TEXTO PROPORCIONADO:
---+---
Y, sin embargo, cuánto se quieren...

"El método Kominsky" regala a Michael Douglas y a Alan Arkin dos extraordinarios personajes y unos guiones irresistibles

Michael Douglas y Alan Arkin,

El método Kominsky lo tiene todo para gustar. Dos protagonistas en estado de gracia. Secundarios de lujo. Guiones cargados hasta los topes de buen humor con toques de mala uva y algún airecillo triste. Que no amargo, aunque haya situaciones que lo piden a gritos: ausencias, fracasos, próstatas dañadas, relaciones dañinas con hijos de diverso pelaje. Y sus episodios duran poco. Mejor dicho: lo justo. Lo necesario para no cansar y dejarte con ganas de más. Algunas veces hay en la serie de Netflix (que la ninguneó antes de ser un éxito) leves bajadas de tensión, pero la mayor parte del tiempo es todo tan confortable que te da pena que se acabe.

Vayamos por partes. Michael Douglas, lejanos ya sus papeles de macho alfa con instintos básicos, acosos y corazones verdes, está perfecto como profesor de interpretación frustrado por no tener una carrera él mismo como actor. Claro, es que nadie quiere trabajar con alguien tan bueno... O tal vez no le lleguen oportunidades porque su agente le zancadillea. Su agente lo interpreta otra vieja gloria, Alan Arkin, que nunca hizo de galán así que le toca encarnar al viudo cascarrabias de verbo punzante. Devastado por la muerte de la mujer de su vida, sobrevive hablando con su fantasma y guerreando con Douglas con todo tipo de armas verbales. Pero no nos engañan: se quieren. Discuten, se tienden trampas de continuo, abren fuego amigo pero al final todos sabemos (ellos también) que no pueden vivir el uno sin el otro. Hay un momento maravilloso en el que Douglas se despide en la puerta tras visitar a la esposa agonizante de Arkin, y tras el consabido intercambio de ataques mutuos, se vuelve de repente y da un abrazo inesperado al amigo. Carne de gallina.
---+---
REGISTROS PROPORCIONADOS:
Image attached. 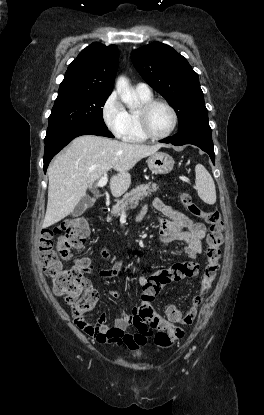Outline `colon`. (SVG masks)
<instances>
[{"label": "colon", "instance_id": "obj_1", "mask_svg": "<svg viewBox=\"0 0 264 415\" xmlns=\"http://www.w3.org/2000/svg\"><path fill=\"white\" fill-rule=\"evenodd\" d=\"M180 201L187 211L196 218L204 219L208 226L206 238V264L203 270L200 288L194 296L191 306L185 313L174 306H169L163 317L159 316L152 305L155 293L163 286L193 276L197 266L192 262L176 263L159 271L150 279L142 294L133 324L138 333L137 341L147 334H153L158 346L169 347L181 340L190 327L205 294L211 287L220 267L223 245V221L218 210H202L191 198L182 192ZM90 235V226L86 219L75 218L61 229H45L42 232L39 251L43 271L52 281V291L56 296H64L65 303L71 308L76 324L83 329L92 330L93 325L87 320V314L98 300V292L85 276L84 263L76 261L67 265L72 252L82 248Z\"/></svg>", "mask_w": 264, "mask_h": 415}]
</instances>
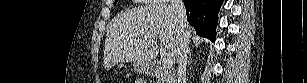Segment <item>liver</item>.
<instances>
[{"instance_id": "liver-1", "label": "liver", "mask_w": 307, "mask_h": 83, "mask_svg": "<svg viewBox=\"0 0 307 83\" xmlns=\"http://www.w3.org/2000/svg\"><path fill=\"white\" fill-rule=\"evenodd\" d=\"M193 29L188 28L191 36ZM179 45L177 16L171 6L155 4L116 17L107 32L104 66L134 62L146 70L158 56L176 60Z\"/></svg>"}]
</instances>
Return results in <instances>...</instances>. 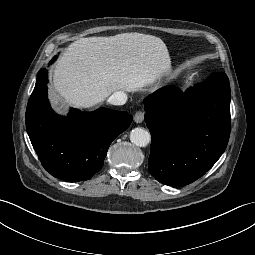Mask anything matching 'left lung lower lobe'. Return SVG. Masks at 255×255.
<instances>
[{"label":"left lung lower lobe","mask_w":255,"mask_h":255,"mask_svg":"<svg viewBox=\"0 0 255 255\" xmlns=\"http://www.w3.org/2000/svg\"><path fill=\"white\" fill-rule=\"evenodd\" d=\"M151 133L149 171L160 183L185 186L223 154L230 135V86L225 73L183 93L166 86L144 99Z\"/></svg>","instance_id":"1"}]
</instances>
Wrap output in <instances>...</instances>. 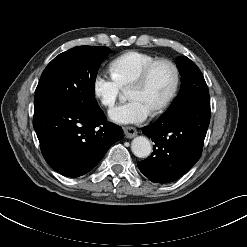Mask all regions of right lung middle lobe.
Wrapping results in <instances>:
<instances>
[{
  "label": "right lung middle lobe",
  "mask_w": 247,
  "mask_h": 247,
  "mask_svg": "<svg viewBox=\"0 0 247 247\" xmlns=\"http://www.w3.org/2000/svg\"><path fill=\"white\" fill-rule=\"evenodd\" d=\"M109 52L107 47L77 46L55 57L41 75L34 109L66 100L86 110H98L94 85L98 68Z\"/></svg>",
  "instance_id": "dd1d6c3e"
}]
</instances>
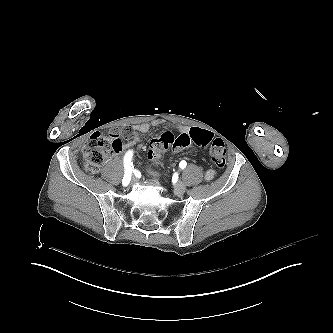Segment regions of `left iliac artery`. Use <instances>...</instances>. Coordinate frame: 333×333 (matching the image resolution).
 <instances>
[{"instance_id":"left-iliac-artery-1","label":"left iliac artery","mask_w":333,"mask_h":333,"mask_svg":"<svg viewBox=\"0 0 333 333\" xmlns=\"http://www.w3.org/2000/svg\"><path fill=\"white\" fill-rule=\"evenodd\" d=\"M186 165H187L186 161H181L179 164L180 168H182V169H184L186 167Z\"/></svg>"}]
</instances>
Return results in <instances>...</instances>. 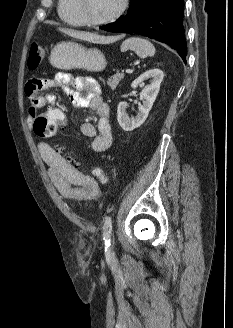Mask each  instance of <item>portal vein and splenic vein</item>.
Masks as SVG:
<instances>
[{
    "label": "portal vein and splenic vein",
    "instance_id": "1",
    "mask_svg": "<svg viewBox=\"0 0 233 328\" xmlns=\"http://www.w3.org/2000/svg\"><path fill=\"white\" fill-rule=\"evenodd\" d=\"M125 72L128 73V74H131L133 72V70L127 69V70H125Z\"/></svg>",
    "mask_w": 233,
    "mask_h": 328
}]
</instances>
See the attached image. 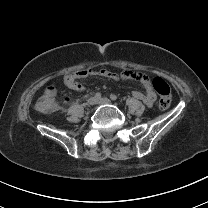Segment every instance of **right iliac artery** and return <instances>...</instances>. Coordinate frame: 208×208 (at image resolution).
I'll use <instances>...</instances> for the list:
<instances>
[{
	"label": "right iliac artery",
	"instance_id": "obj_1",
	"mask_svg": "<svg viewBox=\"0 0 208 208\" xmlns=\"http://www.w3.org/2000/svg\"><path fill=\"white\" fill-rule=\"evenodd\" d=\"M95 98H96V99H100V98H101V93L97 92V93L95 94Z\"/></svg>",
	"mask_w": 208,
	"mask_h": 208
}]
</instances>
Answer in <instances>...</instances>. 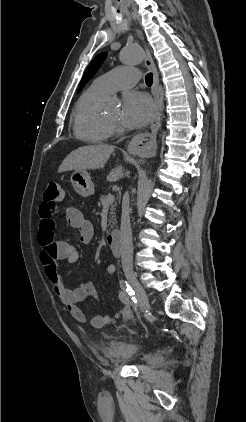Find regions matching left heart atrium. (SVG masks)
Returning <instances> with one entry per match:
<instances>
[{
  "instance_id": "1",
  "label": "left heart atrium",
  "mask_w": 246,
  "mask_h": 422,
  "mask_svg": "<svg viewBox=\"0 0 246 422\" xmlns=\"http://www.w3.org/2000/svg\"><path fill=\"white\" fill-rule=\"evenodd\" d=\"M154 106L150 97L142 92H129L124 96L121 123L129 129L140 128L152 118Z\"/></svg>"
}]
</instances>
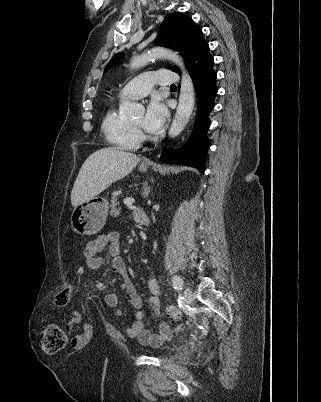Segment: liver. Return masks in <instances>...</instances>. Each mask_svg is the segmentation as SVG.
Returning <instances> with one entry per match:
<instances>
[{
  "instance_id": "6515ba94",
  "label": "liver",
  "mask_w": 321,
  "mask_h": 402,
  "mask_svg": "<svg viewBox=\"0 0 321 402\" xmlns=\"http://www.w3.org/2000/svg\"><path fill=\"white\" fill-rule=\"evenodd\" d=\"M140 157L117 147H106L92 153L83 163L71 192V203L77 207L100 194L113 182L128 175Z\"/></svg>"
}]
</instances>
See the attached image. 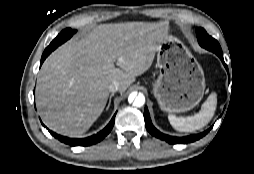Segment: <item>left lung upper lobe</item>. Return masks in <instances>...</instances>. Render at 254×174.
Listing matches in <instances>:
<instances>
[{"instance_id": "5c2ea615", "label": "left lung upper lobe", "mask_w": 254, "mask_h": 174, "mask_svg": "<svg viewBox=\"0 0 254 174\" xmlns=\"http://www.w3.org/2000/svg\"><path fill=\"white\" fill-rule=\"evenodd\" d=\"M196 33L198 42L203 48L210 50L215 54L222 53L219 43L214 38L209 36L203 28H197Z\"/></svg>"}]
</instances>
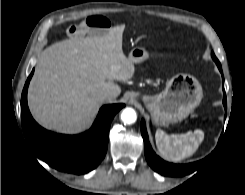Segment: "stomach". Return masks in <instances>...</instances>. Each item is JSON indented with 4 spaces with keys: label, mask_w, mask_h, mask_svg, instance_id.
Here are the masks:
<instances>
[{
    "label": "stomach",
    "mask_w": 245,
    "mask_h": 195,
    "mask_svg": "<svg viewBox=\"0 0 245 195\" xmlns=\"http://www.w3.org/2000/svg\"><path fill=\"white\" fill-rule=\"evenodd\" d=\"M148 52L135 47L129 54L133 63L148 58ZM203 90L199 81L190 74L179 73L167 81L165 89L156 95L141 97L155 125L167 126L185 118L200 104Z\"/></svg>",
    "instance_id": "obj_1"
}]
</instances>
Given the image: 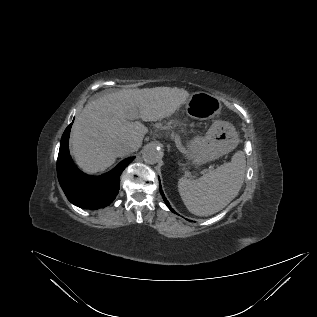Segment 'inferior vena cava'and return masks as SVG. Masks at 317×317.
Returning a JSON list of instances; mask_svg holds the SVG:
<instances>
[{"mask_svg":"<svg viewBox=\"0 0 317 317\" xmlns=\"http://www.w3.org/2000/svg\"><path fill=\"white\" fill-rule=\"evenodd\" d=\"M136 150H137L136 144L131 142H124L118 147V153L120 155H126Z\"/></svg>","mask_w":317,"mask_h":317,"instance_id":"obj_1","label":"inferior vena cava"}]
</instances>
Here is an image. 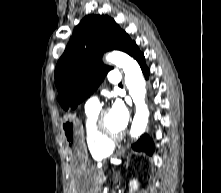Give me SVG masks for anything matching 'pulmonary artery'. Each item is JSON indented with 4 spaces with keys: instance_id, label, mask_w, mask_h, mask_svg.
Returning <instances> with one entry per match:
<instances>
[{
    "instance_id": "pulmonary-artery-1",
    "label": "pulmonary artery",
    "mask_w": 221,
    "mask_h": 193,
    "mask_svg": "<svg viewBox=\"0 0 221 193\" xmlns=\"http://www.w3.org/2000/svg\"><path fill=\"white\" fill-rule=\"evenodd\" d=\"M108 80L110 84L117 86L121 82V74L118 70H112L108 74ZM100 109V102L96 95L89 98L85 103V110L86 112H94L99 111Z\"/></svg>"
}]
</instances>
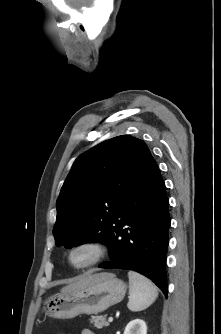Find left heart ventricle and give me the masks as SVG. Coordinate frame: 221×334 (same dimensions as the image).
I'll use <instances>...</instances> for the list:
<instances>
[{
	"label": "left heart ventricle",
	"instance_id": "1",
	"mask_svg": "<svg viewBox=\"0 0 221 334\" xmlns=\"http://www.w3.org/2000/svg\"><path fill=\"white\" fill-rule=\"evenodd\" d=\"M88 258V254L85 252H79L74 255V261L75 262H82Z\"/></svg>",
	"mask_w": 221,
	"mask_h": 334
}]
</instances>
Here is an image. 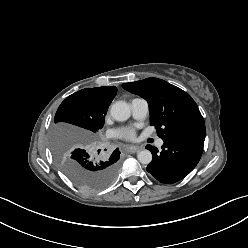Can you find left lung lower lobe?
<instances>
[{"instance_id":"obj_1","label":"left lung lower lobe","mask_w":248,"mask_h":248,"mask_svg":"<svg viewBox=\"0 0 248 248\" xmlns=\"http://www.w3.org/2000/svg\"><path fill=\"white\" fill-rule=\"evenodd\" d=\"M205 127L183 131L164 141L162 151L147 145L153 159L147 171L158 181L172 184L185 178L199 162L204 146Z\"/></svg>"}]
</instances>
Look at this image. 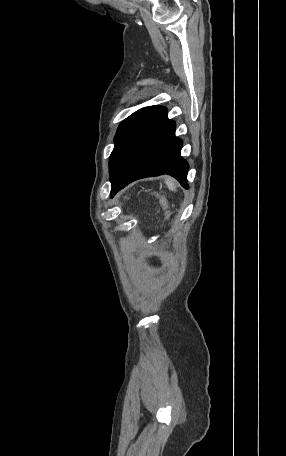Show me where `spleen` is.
Instances as JSON below:
<instances>
[{"mask_svg": "<svg viewBox=\"0 0 286 456\" xmlns=\"http://www.w3.org/2000/svg\"><path fill=\"white\" fill-rule=\"evenodd\" d=\"M165 183L170 191H176L177 190V183L174 179L170 177L165 178Z\"/></svg>", "mask_w": 286, "mask_h": 456, "instance_id": "obj_1", "label": "spleen"}]
</instances>
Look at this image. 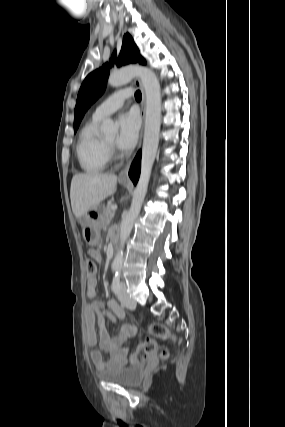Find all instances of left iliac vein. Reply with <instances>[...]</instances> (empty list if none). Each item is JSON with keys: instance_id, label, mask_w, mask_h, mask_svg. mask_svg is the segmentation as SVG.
I'll use <instances>...</instances> for the list:
<instances>
[{"instance_id": "4c4485c4", "label": "left iliac vein", "mask_w": 285, "mask_h": 427, "mask_svg": "<svg viewBox=\"0 0 285 427\" xmlns=\"http://www.w3.org/2000/svg\"><path fill=\"white\" fill-rule=\"evenodd\" d=\"M118 299L128 309H134L136 307V301L129 297L124 283L120 284Z\"/></svg>"}]
</instances>
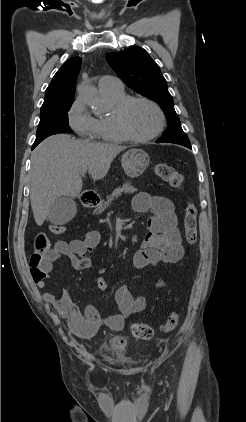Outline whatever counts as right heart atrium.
Listing matches in <instances>:
<instances>
[{
  "mask_svg": "<svg viewBox=\"0 0 246 422\" xmlns=\"http://www.w3.org/2000/svg\"><path fill=\"white\" fill-rule=\"evenodd\" d=\"M70 127L82 138L93 140L98 137L97 119L87 110L83 100L77 98L68 111Z\"/></svg>",
  "mask_w": 246,
  "mask_h": 422,
  "instance_id": "right-heart-atrium-1",
  "label": "right heart atrium"
}]
</instances>
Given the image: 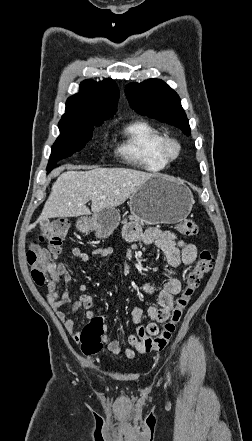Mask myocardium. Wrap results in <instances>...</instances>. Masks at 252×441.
I'll list each match as a JSON object with an SVG mask.
<instances>
[{
	"label": "myocardium",
	"mask_w": 252,
	"mask_h": 441,
	"mask_svg": "<svg viewBox=\"0 0 252 441\" xmlns=\"http://www.w3.org/2000/svg\"><path fill=\"white\" fill-rule=\"evenodd\" d=\"M182 151L181 144L172 137L163 136L158 144V153L165 161L172 162L176 160Z\"/></svg>",
	"instance_id": "1"
}]
</instances>
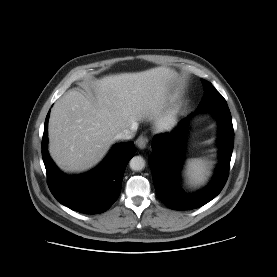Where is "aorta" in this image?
Segmentation results:
<instances>
[{"mask_svg": "<svg viewBox=\"0 0 277 277\" xmlns=\"http://www.w3.org/2000/svg\"><path fill=\"white\" fill-rule=\"evenodd\" d=\"M130 168L134 171H140L145 167V160L141 156H134L129 162Z\"/></svg>", "mask_w": 277, "mask_h": 277, "instance_id": "aorta-1", "label": "aorta"}]
</instances>
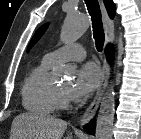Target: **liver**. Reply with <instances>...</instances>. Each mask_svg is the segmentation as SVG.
Returning a JSON list of instances; mask_svg holds the SVG:
<instances>
[{
  "label": "liver",
  "instance_id": "6515ba94",
  "mask_svg": "<svg viewBox=\"0 0 141 139\" xmlns=\"http://www.w3.org/2000/svg\"><path fill=\"white\" fill-rule=\"evenodd\" d=\"M67 125L49 114L26 112L14 118L11 139H61Z\"/></svg>",
  "mask_w": 141,
  "mask_h": 139
}]
</instances>
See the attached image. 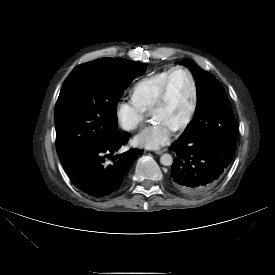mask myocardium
Instances as JSON below:
<instances>
[{
  "mask_svg": "<svg viewBox=\"0 0 275 275\" xmlns=\"http://www.w3.org/2000/svg\"><path fill=\"white\" fill-rule=\"evenodd\" d=\"M176 71H183L187 74L190 81L191 90H192V103H191L190 110L186 118L174 129L175 131L179 132V131H183L185 128H187L190 125V123L192 122L195 116L197 106H198V89H197L196 81L192 72L188 68L179 65L170 69L159 91L157 99L153 107L151 108V112L159 109L165 104L168 96L169 82H170L171 76Z\"/></svg>",
  "mask_w": 275,
  "mask_h": 275,
  "instance_id": "myocardium-1",
  "label": "myocardium"
}]
</instances>
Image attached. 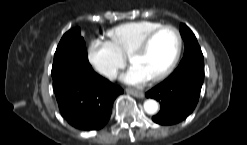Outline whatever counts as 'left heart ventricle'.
<instances>
[{
  "label": "left heart ventricle",
  "instance_id": "left-heart-ventricle-1",
  "mask_svg": "<svg viewBox=\"0 0 247 145\" xmlns=\"http://www.w3.org/2000/svg\"><path fill=\"white\" fill-rule=\"evenodd\" d=\"M177 47L173 31L163 30L151 41L148 48L132 58V64L150 78L163 70L172 60Z\"/></svg>",
  "mask_w": 247,
  "mask_h": 145
}]
</instances>
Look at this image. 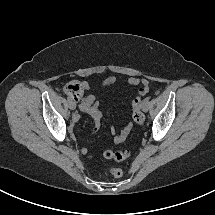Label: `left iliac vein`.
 Segmentation results:
<instances>
[{"label": "left iliac vein", "instance_id": "obj_1", "mask_svg": "<svg viewBox=\"0 0 215 215\" xmlns=\"http://www.w3.org/2000/svg\"><path fill=\"white\" fill-rule=\"evenodd\" d=\"M149 108H150V103H149V101H147V102L143 105L142 110H143L144 112H147V111L149 110Z\"/></svg>", "mask_w": 215, "mask_h": 215}]
</instances>
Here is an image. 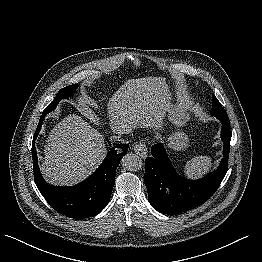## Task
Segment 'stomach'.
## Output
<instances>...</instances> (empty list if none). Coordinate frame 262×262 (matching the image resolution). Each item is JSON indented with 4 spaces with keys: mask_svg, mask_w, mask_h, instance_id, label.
<instances>
[{
    "mask_svg": "<svg viewBox=\"0 0 262 262\" xmlns=\"http://www.w3.org/2000/svg\"><path fill=\"white\" fill-rule=\"evenodd\" d=\"M166 111L168 119L176 127H183L190 119L188 111L177 104L168 103ZM187 144L188 138L181 131H177L169 137V147L175 151L185 149Z\"/></svg>",
    "mask_w": 262,
    "mask_h": 262,
    "instance_id": "stomach-1",
    "label": "stomach"
}]
</instances>
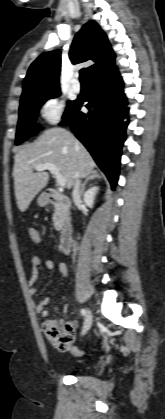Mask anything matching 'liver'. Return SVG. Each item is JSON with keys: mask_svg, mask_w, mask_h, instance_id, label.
Segmentation results:
<instances>
[{"mask_svg": "<svg viewBox=\"0 0 165 419\" xmlns=\"http://www.w3.org/2000/svg\"><path fill=\"white\" fill-rule=\"evenodd\" d=\"M43 163H51L58 168L66 179L68 189L74 185L75 173L86 177L95 167L90 153L68 130L47 129L35 142L26 145L14 157V190L21 212L27 210L34 197L48 183V172H33L35 166Z\"/></svg>", "mask_w": 165, "mask_h": 419, "instance_id": "liver-1", "label": "liver"}]
</instances>
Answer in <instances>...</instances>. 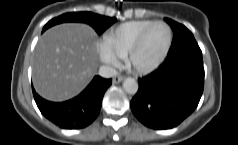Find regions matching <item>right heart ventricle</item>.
<instances>
[{"label":"right heart ventricle","instance_id":"right-heart-ventricle-1","mask_svg":"<svg viewBox=\"0 0 238 145\" xmlns=\"http://www.w3.org/2000/svg\"><path fill=\"white\" fill-rule=\"evenodd\" d=\"M152 22V20H134L125 22L109 29L103 35L102 43L113 51L119 58H124L138 35Z\"/></svg>","mask_w":238,"mask_h":145}]
</instances>
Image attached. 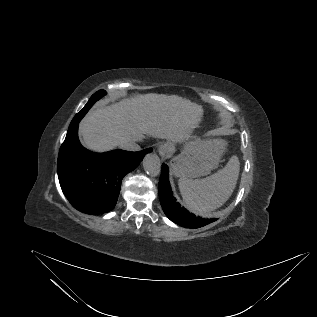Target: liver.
Returning a JSON list of instances; mask_svg holds the SVG:
<instances>
[{"label": "liver", "instance_id": "1", "mask_svg": "<svg viewBox=\"0 0 317 317\" xmlns=\"http://www.w3.org/2000/svg\"><path fill=\"white\" fill-rule=\"evenodd\" d=\"M203 108L177 95L149 93L91 110L80 122L84 145L104 152L148 137L184 143L202 120Z\"/></svg>", "mask_w": 317, "mask_h": 317}]
</instances>
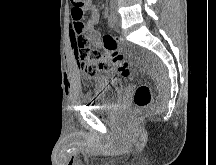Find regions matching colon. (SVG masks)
Masks as SVG:
<instances>
[{"mask_svg":"<svg viewBox=\"0 0 216 165\" xmlns=\"http://www.w3.org/2000/svg\"><path fill=\"white\" fill-rule=\"evenodd\" d=\"M74 8L82 10L92 5L93 0H71ZM78 51V65L81 73L87 78L97 76L102 70L115 68L124 78L131 79L133 72L129 62L118 50L117 39L112 35H105L103 38V51L91 47L90 38L87 35H80L76 39ZM136 112L149 106L151 102V90L146 84H139L133 96Z\"/></svg>","mask_w":216,"mask_h":165,"instance_id":"colon-1","label":"colon"}]
</instances>
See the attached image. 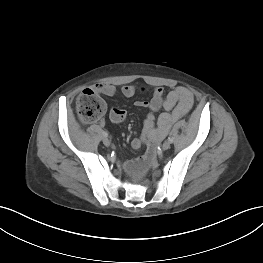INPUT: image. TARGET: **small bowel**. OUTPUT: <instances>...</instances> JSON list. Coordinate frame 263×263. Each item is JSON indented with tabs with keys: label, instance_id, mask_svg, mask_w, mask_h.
I'll list each match as a JSON object with an SVG mask.
<instances>
[{
	"label": "small bowel",
	"instance_id": "1",
	"mask_svg": "<svg viewBox=\"0 0 263 263\" xmlns=\"http://www.w3.org/2000/svg\"><path fill=\"white\" fill-rule=\"evenodd\" d=\"M94 90L109 97L116 93V88L111 84H98ZM136 92L134 85H125L121 89V93L128 98L133 97ZM193 103V94L185 87H176L167 94L162 87H156L149 101L136 102L137 107L148 108L150 112L144 121L141 137L132 140V147L138 149L144 143L163 138L171 125L190 111ZM161 109L164 111L156 118L155 113ZM126 116V111L118 107L113 108L109 115L110 120L116 124L122 123ZM138 167V163L134 161L125 163L126 170L131 173L136 172Z\"/></svg>",
	"mask_w": 263,
	"mask_h": 263
}]
</instances>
---+---
TAREA 1:
Escribe sin cambios el fragmento de la reseña de El método Kominsky que va desde "Michael Douglas y Alan" hasta "que se acabe.", ambos incluidos.
TAREA 2:
Según la reseña de El método Kominsky, ¿a qué se dedica el personaje de Michael Douglas?
TAREA 3:
Prolonga la reseña de El método Kominsky a partir de su última frase.
Los registros no desempeñan ningún papel en este ejercicio.

RESPUESTA 1:
Michael Douglas y Alan Arkin,

El método Kominsky lo tiene todo para gustar. Dos protagonistas en estado de gracia. Secundarios de lujo. Guiones cargados hasta los topes de buen humor con toques de mala uva y algún airecillo triste. Que no amargo, aunque haya situaciones que lo piden a gritos: ausencias, fracasos, próstatas dañadas, relaciones dañinas con hijos de diverso pelaje. Y sus episodios duran poco. Mejor dicho: lo justo. Lo necesario para no cansar y dejarte con ganas de más. Algunas veces hay en la serie de Netflix (que la ninguneó antes de ser un éxito) leves bajadas de tensión, pero la mayor parte del tiempo es todo tan confortable que te da pena que se acabe.

RESPUESTA 2:
Es profesor de interpretación.

RESPUESTA 3:
Y vaya compañía se gastan: si algo tiene la industria norteamericana es una cantera de intérpretes secundarios inagotable. Y si hace falta recurrir a un cameo descacharrante, ahí está el amiguete de Douglas, Danny DeVito, para hacer de urólogo delirante en una de las escenas más divertidas. Y cómo brilla Ann-Margret lo poco que sale. Memorable Elliott Gould como actor en decadencia que sueña con ser un héroe de acción madurito en plan Liam Neeson.

Se escabulle la serie siempre del lagrimón (véase la escena del funeral, que amaga con ello pero de repente aparece la hija descarriada y, zas, se acabó el drama) y por eso conmueve tanto el único que aparece, tras la visita de Arkin a una lavandería donde aguarda sin recoger un vestido de su mujer. Y se derrumba. La parte más cómica es para Douglas. Al pobre le pasa de todo. Brillante y carismático ante sus alumnos, en la vida real es un desastre que no sabe relacionarse, perseguido por el fisco, con la próstata empujándole al inodoro o al seto cada dos por tres, confuso en su relación con una alumna ya talludita ( Nancy Travis, inolvidable en aquella Asuntos sucios de -¡glubs!- 1990) con un hijo que es un petardo. Literalmente. Al creador, Chuck Lorre, le sobran las buenas referencias: Roseanne, Dos hombres y medio, El joven Sheldon, The Big Bang Theory... Aquí juega a ser un Neil Simon puesto al día y lo borda. Queremos más, Lorre.